[Items from a dataset]
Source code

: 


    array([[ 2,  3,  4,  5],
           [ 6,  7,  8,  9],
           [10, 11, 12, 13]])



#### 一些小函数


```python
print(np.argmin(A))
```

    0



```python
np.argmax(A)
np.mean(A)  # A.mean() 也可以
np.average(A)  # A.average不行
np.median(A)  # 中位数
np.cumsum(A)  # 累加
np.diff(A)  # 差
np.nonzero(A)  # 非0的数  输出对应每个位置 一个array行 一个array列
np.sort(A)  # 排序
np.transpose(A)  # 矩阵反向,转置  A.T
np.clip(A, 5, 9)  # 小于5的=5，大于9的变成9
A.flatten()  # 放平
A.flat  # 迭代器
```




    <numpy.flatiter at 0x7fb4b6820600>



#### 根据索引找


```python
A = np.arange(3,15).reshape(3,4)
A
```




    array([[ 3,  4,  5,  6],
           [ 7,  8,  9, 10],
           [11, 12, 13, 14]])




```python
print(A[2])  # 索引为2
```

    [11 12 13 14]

...

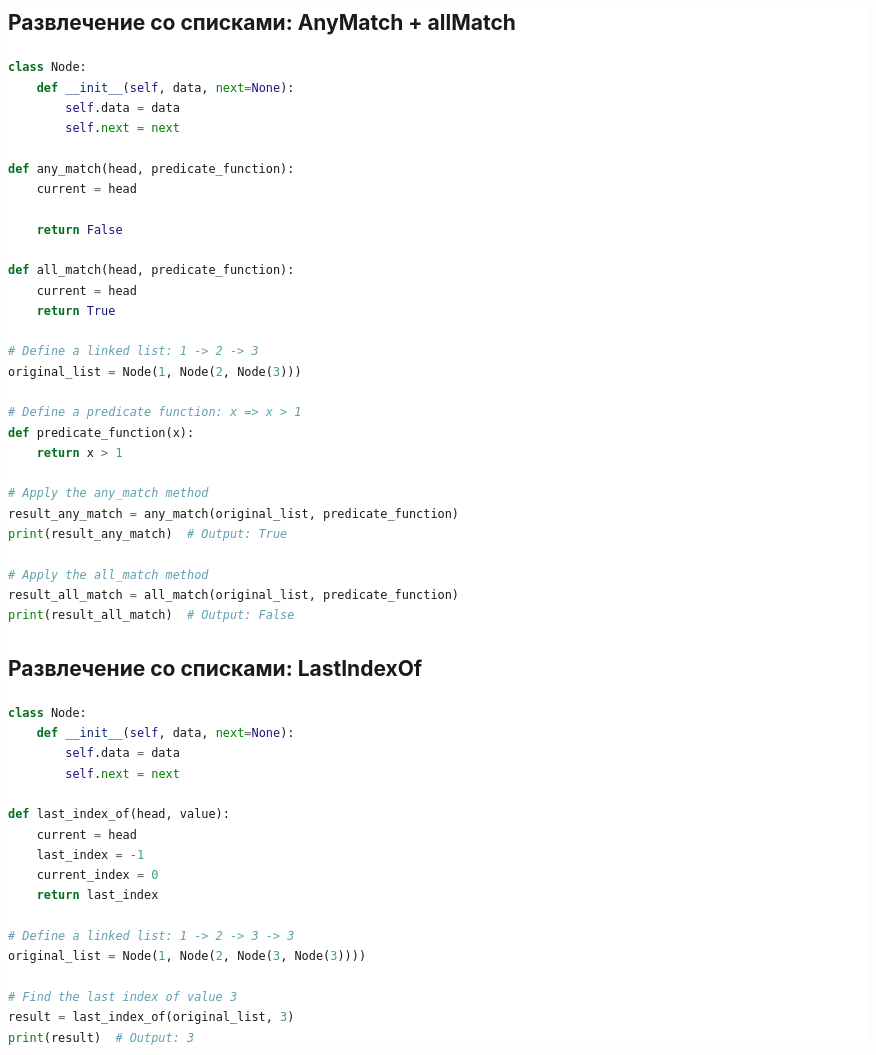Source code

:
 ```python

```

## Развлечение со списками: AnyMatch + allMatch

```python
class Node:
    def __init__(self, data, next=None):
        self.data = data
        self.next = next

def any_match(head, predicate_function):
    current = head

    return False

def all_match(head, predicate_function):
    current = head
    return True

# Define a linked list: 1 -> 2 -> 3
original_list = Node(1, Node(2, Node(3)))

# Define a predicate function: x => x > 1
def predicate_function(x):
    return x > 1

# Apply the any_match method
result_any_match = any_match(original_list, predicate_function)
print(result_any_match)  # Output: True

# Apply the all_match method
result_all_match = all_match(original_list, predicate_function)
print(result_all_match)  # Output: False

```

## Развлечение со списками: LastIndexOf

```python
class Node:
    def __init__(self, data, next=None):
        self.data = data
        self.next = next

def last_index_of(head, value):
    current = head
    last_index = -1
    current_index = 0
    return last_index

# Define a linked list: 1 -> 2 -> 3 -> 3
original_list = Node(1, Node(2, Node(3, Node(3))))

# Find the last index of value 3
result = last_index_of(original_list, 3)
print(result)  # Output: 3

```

--

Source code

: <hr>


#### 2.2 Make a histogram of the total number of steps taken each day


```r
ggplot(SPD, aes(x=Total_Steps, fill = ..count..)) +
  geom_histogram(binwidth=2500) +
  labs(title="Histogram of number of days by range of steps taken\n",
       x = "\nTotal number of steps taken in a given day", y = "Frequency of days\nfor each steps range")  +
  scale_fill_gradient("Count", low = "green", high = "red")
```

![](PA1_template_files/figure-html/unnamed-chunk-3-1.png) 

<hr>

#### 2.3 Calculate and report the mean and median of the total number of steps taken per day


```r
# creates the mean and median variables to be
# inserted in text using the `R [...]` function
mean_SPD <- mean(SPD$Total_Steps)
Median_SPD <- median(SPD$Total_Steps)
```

### WORK ITEM
Filter the records above for the string "method" and copy each matching line.

### RESULT FOR THIS EXERCISE
# Apply the any_match method
# Apply the all_match method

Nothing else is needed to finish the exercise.